# Sección del texto

-*-

En Madrid comenzó a sentirse perseguido. Atribulado por una paranoia regada con ingestas maratónicas de vodka, creía que lo seguían; veía agentes de la KGB en cada esquina. De manera que escapó a Portugal, gobernada por António de Oliveira Salazar, otro dictador filonazi.
Allí se alojó en un pequeño hotel de Estoril, de donde casi no salía. Su manía persecutoria crecía en proporción geométrica, al punto de entrar y salir a hurtadillas, sin que nadie lo viera.
Al anochecer del 24 de marzo de 1946, un camarero le dejó la cena en su habitación. A la mañana siguiente, ese mismo camarero le golpeó la puerta para retirar la bandeja. Pero Alekhine no respondió.
Recién al mediodía la policía volteó la puerta.
El campeón del mundo estaba tumbado en su silla, como dormitando; lo curioso es que vestía un grueso sobretodo.

-*-

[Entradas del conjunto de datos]
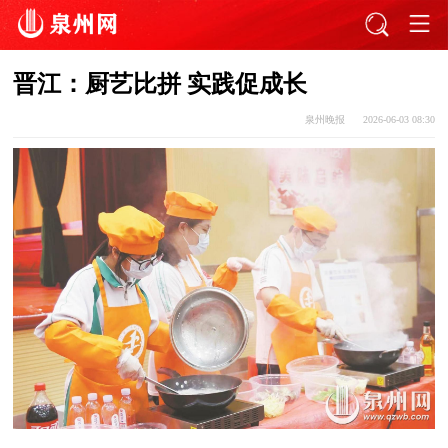
晋江：厨艺比拼 实践促成长
泉州晚报
2026-06-03 08:30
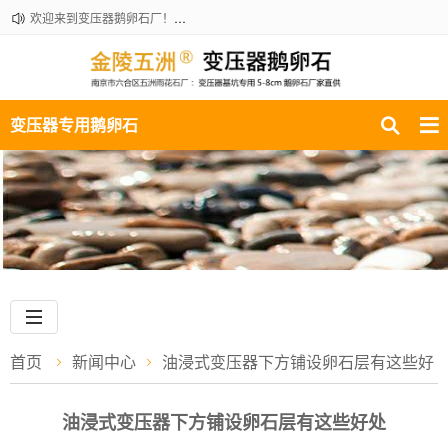
欢迎来到变压器鹅卵石厂！咨询热线：18061210301
变压器专用鹅卵石
首页
新闻中心
油浸式变压器下方铺设卵石层有这些好
处
油浸式变压器下方铺设卵石层有这些好处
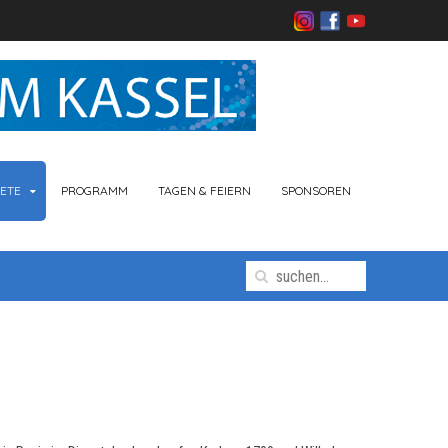
ETE
PROGRAMM
TAGEN & FEIERN
SPONSOREN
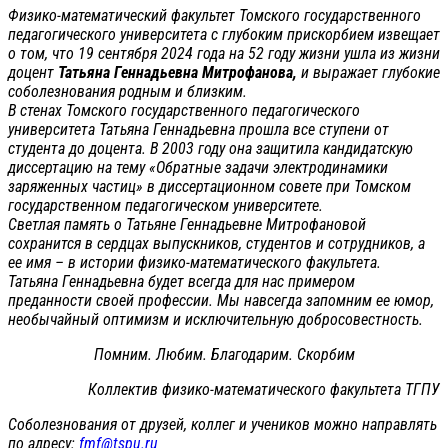
Физико-математический факультет Томского государственного
педагогического университета с глубоким прискорбием извещает
о том, что 19 сентября 2024 года на 52 году жизни ушла из жизни
доцент
Татьяна Геннадьевна Митрофанова,
и выражает глубокие
соболезнования родным и близким.
В стенах Томского государственного педагогического
университета Татьяна Геннадьевна прошла все ступени от
студента до доцента. В 2003 году она защитила кандидатскую
диссертацию на тему «Обратные задачи электродинамики
заряженных частиц» в диссертационном совете при Томском
государственном педагогическом университете.
Светлая память о Татьяне Геннадьевне Митрофановой
сохранится в сердцах выпускников, студентов и сотрудников, а
ее имя – в истории физико-математического факультета.
Татьяна Геннадьевна будет всегда для нас примером
преданности своей профессии. Мы навсегда запомним ее юмор,
необычайный оптимизм и исключительную добросовестность.
Помним. Любим. Благодарим. Скорбим
Коллектив физико-математического факультета ТГПУ
Соболезнования от друзей, коллег и учеников можно направлять
по адресу:
fmf@tspu.ru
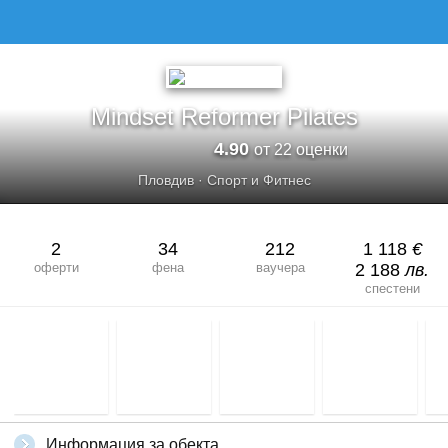
Mindset Reformer Pilates
4.90
от 22 оценки
Пловдив
·
Спорт и Фитнес
2
34
212
1 118
€
оферти
фена
ваучера
2 188
лв.
спестени
Информация за обекта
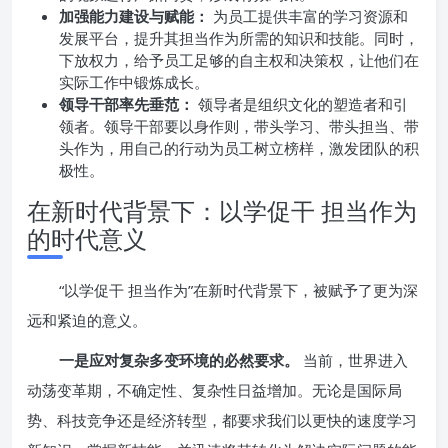
加强能力建设与赋能：
为员工提供丰富的学习资源和
发展平台，提升其担当作为所需的知识和技能。同时，
下放权力，给予员工足够的自主权和决策权，让他们在
实际工作中锻炼成长。
领导干部率先垂范：
领导者是组织文化的塑造者和引
领者。领导干部要以身作则，带头学习、带头担当、带
头作为，用自己的行动为员工树立榜样，激发团队的积
极性。
在新时代背景下：以学促干 担当作为
的时代意义
“以学促干 担当作为”在新时代背景下，被赋予了更为深
远和紧迫的意义。
一是应对复杂多变环境的必然要求。
当前，世界进入
动荡变革期，不确定性、复杂性日益增加。无论是国际局
势、科技竞争还是经济转型，都要求我们以更快的速度学习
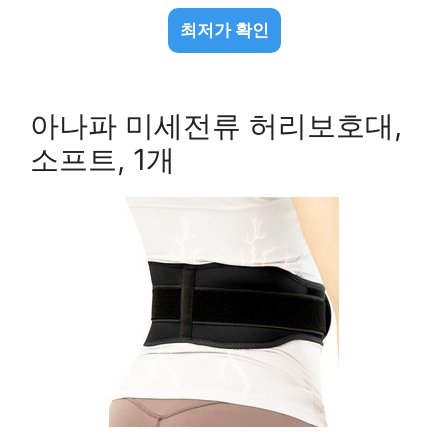
최저가 확인
아나파 미세전류 허리보호대,
소프트, 1개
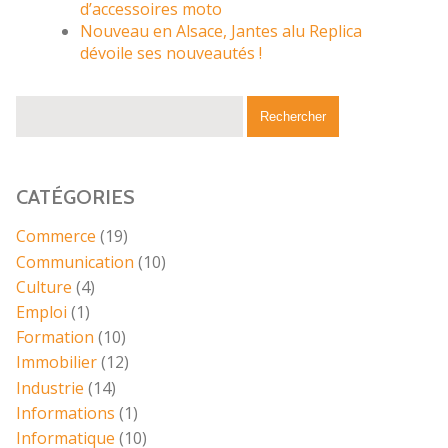
d’accessoires moto
Nouveau en Alsace, Jantes alu Replica
dévoile ses nouveautés !
CATÉGORIES
Commerce
(19)
Communication
(10)
Culture
(4)
Emploi
(1)
Formation
(10)
Immobilier
(12)
Industrie
(14)
Informations
(1)
Informatique
(10)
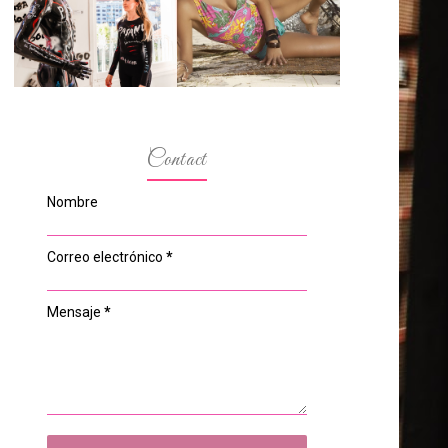
ESPACIO DEL
MODELOS MAS
ANONIMATO, LA
BAJITAS
CASA ROSA DE
OVIEDO
Contact
Nombre
Correo electrónico
*
Mensaje
*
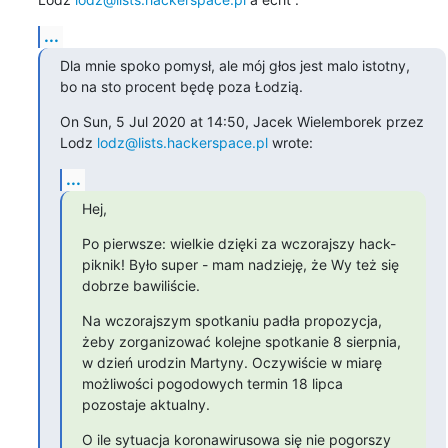
...
Dla mnie spoko pomysł, ale mój głos jest malo istotny, 
bo na sto procent będę poza Łodzią.
On Sun, 5 Jul 2020 at 14:50, Jacek Wielemborek przez 
Lodz 
lodz@lists.hackerspace.pl
 wrote:
...
Hej,
Po pierwsze: wielkie dzięki za wczorajszy hack-
piknik! Było super - mam nadzieję, że Wy też się 
dobrze bawiliście.
Na wczorajszym spotkaniu padła propozycja, 
żeby zorganizować kolejne spotkanie 8 sierpnia, 
w dzień urodzin Martyny. Oczywiście w miarę 
możliwości pogodowych termin 18 lipca 
pozostaje aktualny.
O ile sytuacja koronawirusowa się nie pogorszy 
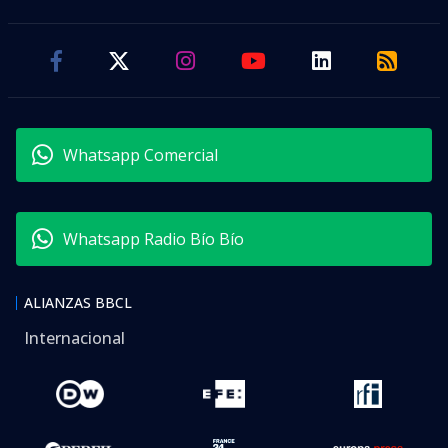
Whatsapp Comercial
Whatsapp Radio Bío Bío
ALIANZAS BBCL
Internacional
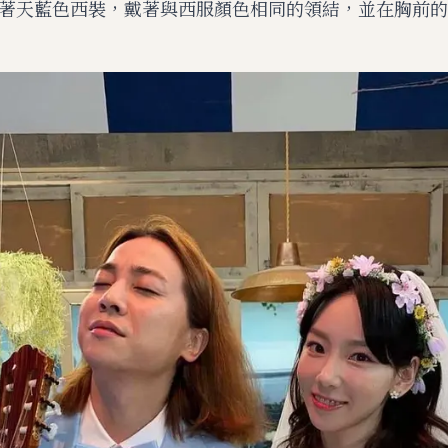
al穿著天藍色西裝，戴著與西服顏色相同的領結，並在胸前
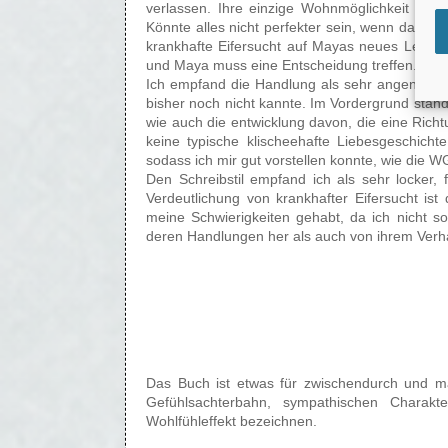
verlassen. Ihre einzige Wohnmöglichkeit ist ei
Könnte alles nicht perfekter sein, wenn da nich
krankhafte Eifersucht auf Mayas neues Leben
und Maya muss eine Entscheidung treffen. Wie s
Ich empfand die Handlung als sehr angenehm u
bisher noch nicht kannte. Im Vordergrund stan
wie auch die entwicklung davon, die eine Rich
keine typische klischeehafte Liebesgeschicht
sodass ich mir gut vorstellen konnte, wie die
Den Schreibstil empfand ich als sehr locker
Verdeutlichung von krankhafter Eifersucht is
meine Schwierigkeiten gehabt, da ich nicht so
deren Handlungen her als auch von ihrem Verh
Das Buch ist etwas für zwischendurch und ma
Gefühlsachterbahn, sympathischen Chara
Wohlfühleffekt bezeichnen.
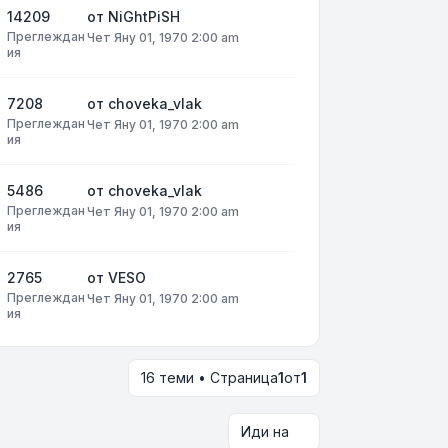
14209
от
NiGhtPiSH
Преглеждан
Чет Яну 01, 1970 2:00 am
ия
7208
от
choveka_vlak
Преглеждан
Чет Яну 01, 1970 2:00 am
ия
5486
от
choveka_vlak
Преглеждан
Чет Яну 01, 1970 2:00 am
ия
2765
от
VESO
Преглеждан
Чет Яну 01, 1970 2:00 am
ия
16 теми • Страница
1
от
1
Иди на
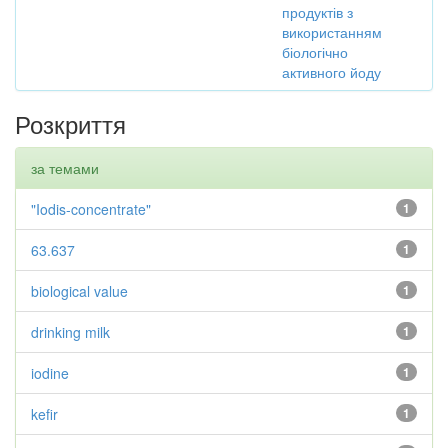
продуктів з
використанням
біологічно
активного йоду
Розкриття
за темами
"Iodis-concentrate"
1
63.637
1
biological value
1
drinking milk
1
iodine
1
kefir
1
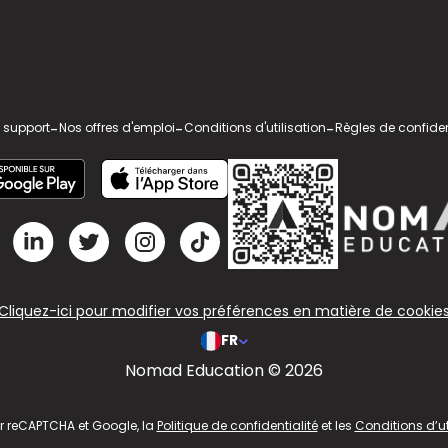
 support
-
Nos offres d'emploi
-
Conditions d'utilisation
-
Règles de confiden
Cliquez-ici pour modifier vos préférences en matière de cookie
FR
Nomad Education © 2026
ar reCAPTCHA et Google, la
Politique de confidentialité
et les
Conditions d’ut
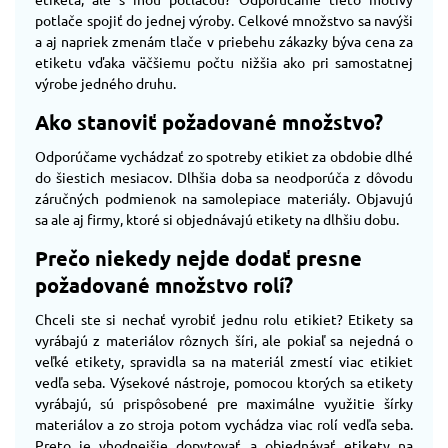
potlače spojiť do jednej výroby. Celkové množstvo sa navýši
a aj napriek zmenám tlače v priebehu zákazky býva cena za
etiketu vďaka väčšiemu počtu nižšia ako pri samostatnej
výrobe jedného druhu.
Ako stanoviť požadované množstvo?
Odporúčame vychádzať zo spotreby etikiet za obdobie dlhé
do šiestich mesiacov. Dlhšia doba sa neodporúča z dôvodu
záručných podmienok na samolepiace materiály. Objavujú
sa ale aj firmy, ktoré si objednávajú etikety na dlhšiu dobu.
Prečo niekedy nejde dodať presne
požadované množstvo rolí?
Chceli ste si nechať vyrobiť jednu rolu etikiet? Etikety sa
vyrábajú z materiálov rôznych šíri, ale pokiaľ sa nejedná o
veľké etikety, spravidla sa na materiál zmestí viac etikiet
vedľa seba. Výsekové nástroje, pomocou ktorých sa etikety
vyrábajú, sú prispôsobené pre maximálne využitie šírky
materiálov a zo stroja potom vychádza viac rolí vedľa seba.
Preto je vhodnejšie dopytovať a objednávať etikety na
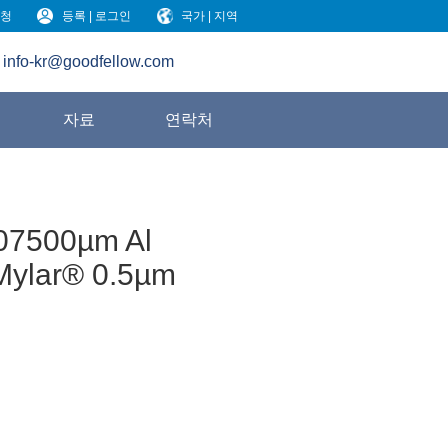
청
등록 | 로그인
국가 | 지역
info-kr@goodfellow.com
원
자료
연락처
.07500µm Al
Mylar® 0.5µm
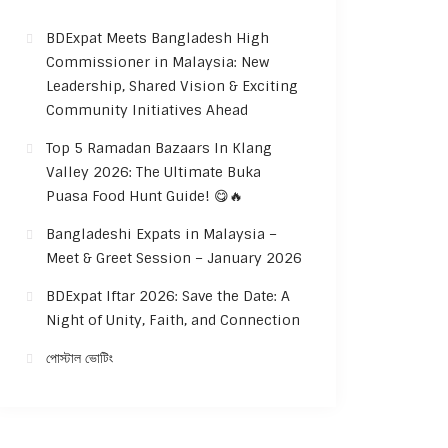
BDExpat Meets Bangladesh High
Commissioner in Malaysia: New
Leadership, Shared Vision & Exciting
Community Initiatives Ahead
Top 5 Ramadan Bazaars In Klang
Valley 2026: The Ultimate Buka
Puasa Food Hunt Guide! 😋🔥
Bangladeshi Expats in Malaysia –
Meet & Greet Session – January 2026
BDExpat Iftar 2026: Save the Date: A
Night of Unity, Faith, and Connection
পোস্টাল ভোটিং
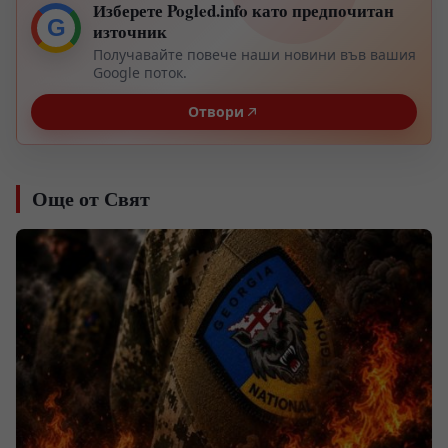
Изберете Pogled.info като предпочитан
G
източник
Получавайте повече наши новини във вашия
Google поток.
Отвори
Още от Свят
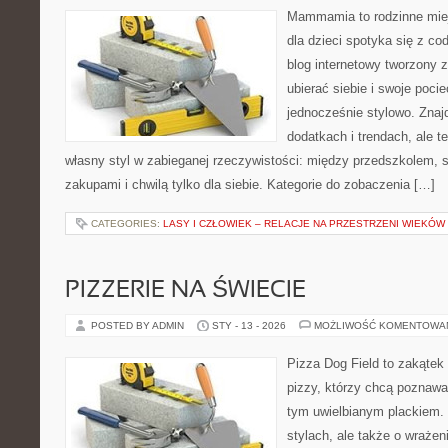
Mammamia to rodzinne miej
dla dzieci spotyka się z co
blog internetowy tworzony z
ubierać siebie i swoje poci
jednocześnie stylowo. Znajd
dodatkach i trendach, ale t
własny styl w zabieganej rzeczywistości: między przedszkolem, 
zakupami i chwilą tylko dla siebie. Kategorie do zobaczenia […]
CATEGORIES:
LASY I CZŁOWIEK – RELACJE NA PRZESTRZENI WIEKÓW
PIZZERIE NA ŚWIECIE
POSTED BY ADMIN
STY - 13 - 2026
MOŻLIWOŚĆ KOMENTOWA
Pizza Dog Field to zakątek
pizzy, którzy chcą poznawa
tym uwielbianym plackiem. 
stylach, ale także o wrażen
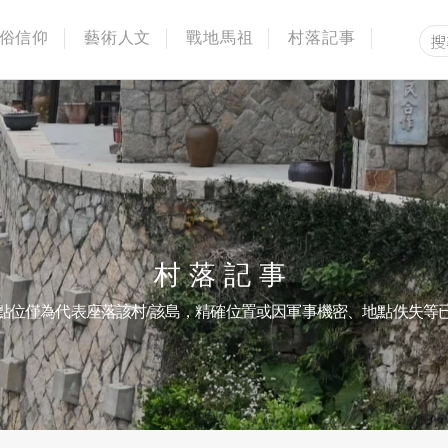
俗信仰
藝術人文
戰地馬祖
村落記事
村落記事
點位僅為代表座落該村/該島，精確位置或因軍事機密、地點佚失等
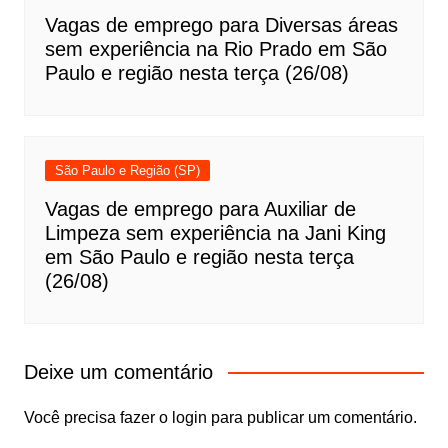
Vagas de emprego para Diversas áreas
sem experiência na Rio Prado em São
Paulo e região nesta terça (26/08)
São Paulo e Região (SP)
Vagas de emprego para Auxiliar de
Limpeza sem experiência na Jani King
em São Paulo e região nesta terça
(26/08)
Deixe um comentário
Você precisa fazer o
login
para publicar um comentário.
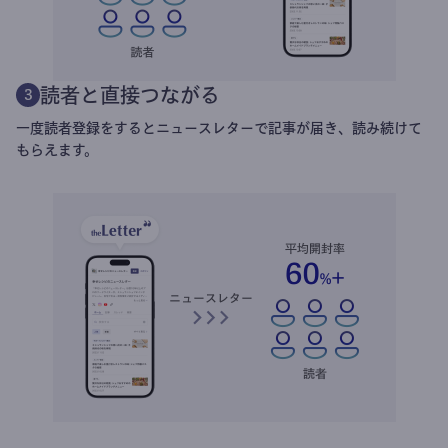
読者と直接つながる
3
一度読者登録をするとニュースレターで記事が届き、読み続けて
もらえます。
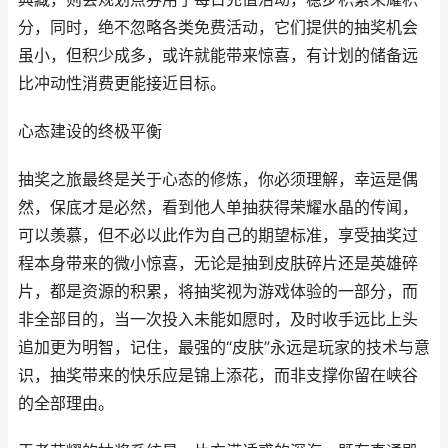
分，同时，绝不忽略各类免费活动，它们提供的抽奖机会
虽小，但积少成多，或许就能带来惊喜，有计划的储备远
比冲动性消费更能接近目标。
心态建设的终极平衡
抽奖之旅最终是关于心态的修炼，你必须理解，幸运是偶
然，保底才是必然，看到他人单抽获得荣耀水晶的传闻，
可以羡慕，但不必以此作为自己的期望标准，享受抽奖过
程本身带来的微小惊喜，无论是抽到皮肤碎片还是英雄碎
片，都是资源的积累，将抽奖视为游戏体验的一部分，而
非全部目的，当一次投入未能如愿时，及时收手远比上头
追加更为明智，记住，最强的“皮肤”永远是玩家的技术与意
识，抽奖带来的快乐应是锦上添花，而非支撑你留在峡谷
的全部理由。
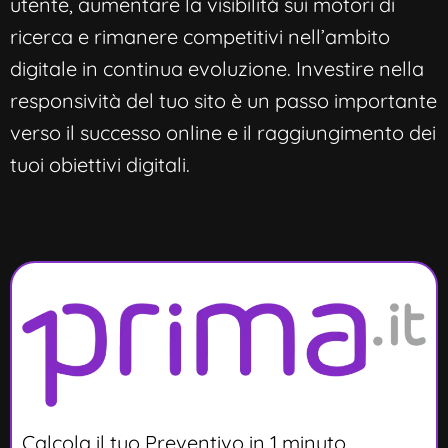
utente, aumentare la visibilità sui motori di
ricerca e rimanere competitivi nell’ambito
digitale in continua evoluzione. Investire nella
responsività del tuo sito è un passo importante
verso il successo online e il raggiungimento dei
tuoi obiettivi digitali.
Calcola il tuo Preventivo in 1 minuto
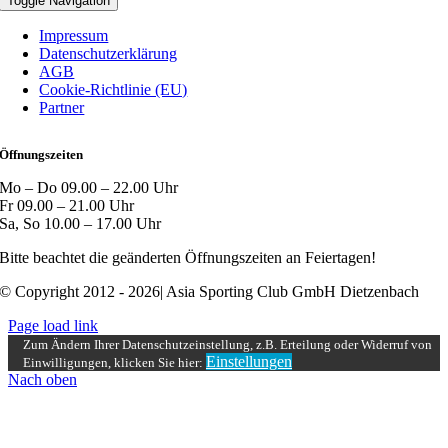
Toggle Navigation
Impressum
Datenschutzerklärung
AGB
Cookie-Richtlinie (EU)
Partner
Öffnungszeiten
Mo – Do 09.00 – 22.00 Uhr
Fr 09.00 – 21.00 Uhr
Sa, So 10.00 – 17.00 Uhr
Bitte beachtet die geänderten Öffnungszeiten an Feiertagen!
© Copyright 2012 - 2026| Asia Sporting Club GmbH Dietzenbach
Page load link
Zum Ändern Ihrer Datenschutzeinstellung, z.B. Erteilung oder Widerruf von
Einstellungen
Einwilligungen, klicken Sie hier:
Nach oben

-*-

# Tarea 1
Enumera todos los lugares geográficos que se mencionan en el fragmento sobre Alekhine.
# Tarea 2
Por favor, transcribe del fragmento sobre Alekhine el pasaje que comienza con "Al anochecer del" y continúa hasta "volteó la puerta.".

# Respuesta 1
- Madrid
- Portugal
- Estoril

# Respuesta 2
Al anochecer del 24 de marzo de 1946, un camarero le dejó la cena en su habitación. A la mañana siguiente, ese mismo camarero le golpeó la puerta para retirar la bandeja. Pero Alekhine no respondió.
Recién al mediodía la policía volteó la puerta.